Die Forschungsergebnisse erschienen im Fachjournal «Nature». Bislang konnten Pixel Licht entweder nur steuern, wie in Bildschirmen, oder es analysieren, wie in Kamerasensoren. Die Neuentwicklung eines Teams um Professor David Norris vereint nun erstmals beide Funktionen in einem Bauteil.
Die Technologie basiert auf dem physikalischen Effekt der Interferenz von Lichtwellen. Eine auf Nanometer genau bearbeitete Oberfläche steuert dabei das Licht. Die Forschenden nutzen die mathematische Fourier-Analyse, um zu berechnen, welches Oberflächenmuster für ein bestimmtes Bild nötig ist.
Die Pixel können nicht nur die Helligkeit, sondern auch die Schwingungsphase und die Polarisierung des Lichts kontrollieren und analysieren.
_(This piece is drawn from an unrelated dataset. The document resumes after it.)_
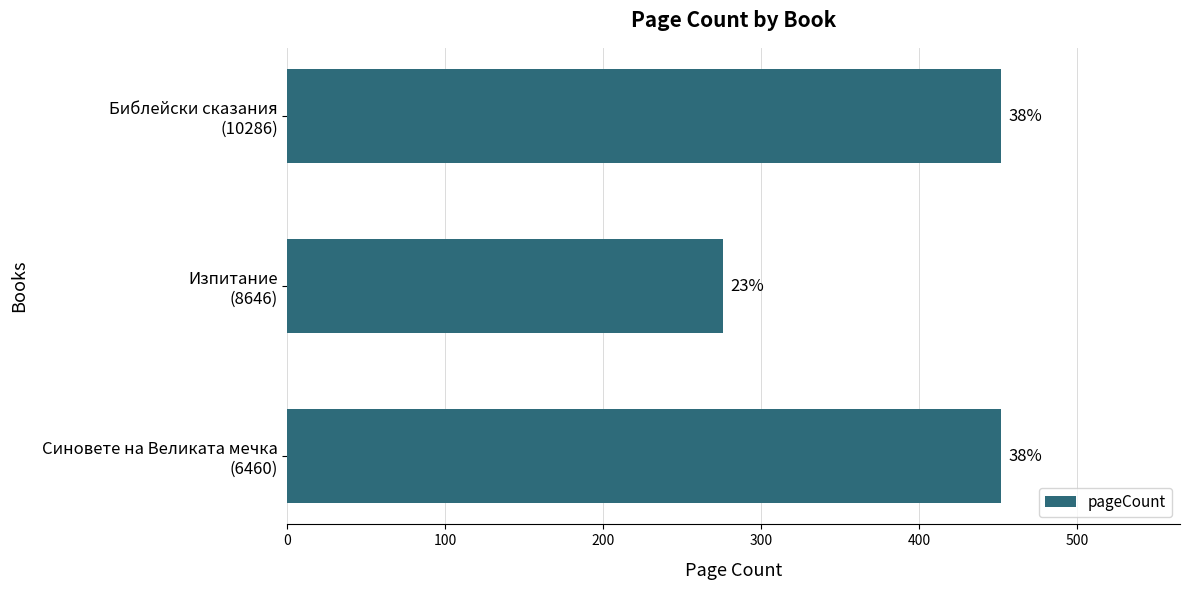

How many bars are there in total?

3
Für die Forschung wurde ein Patentantrag eingereicht.
Solche bidirektionalen Pixel könnten laut den Forschenden in Zukunft Kamera-Displays ermöglichen, die beide Funktionen in einem Gerät vereinen. Denkbar wären auch Pixel, die ohne Umweg über einen Computer auf ein Bild reagieren und entsprechende Lichtmuster aussenden.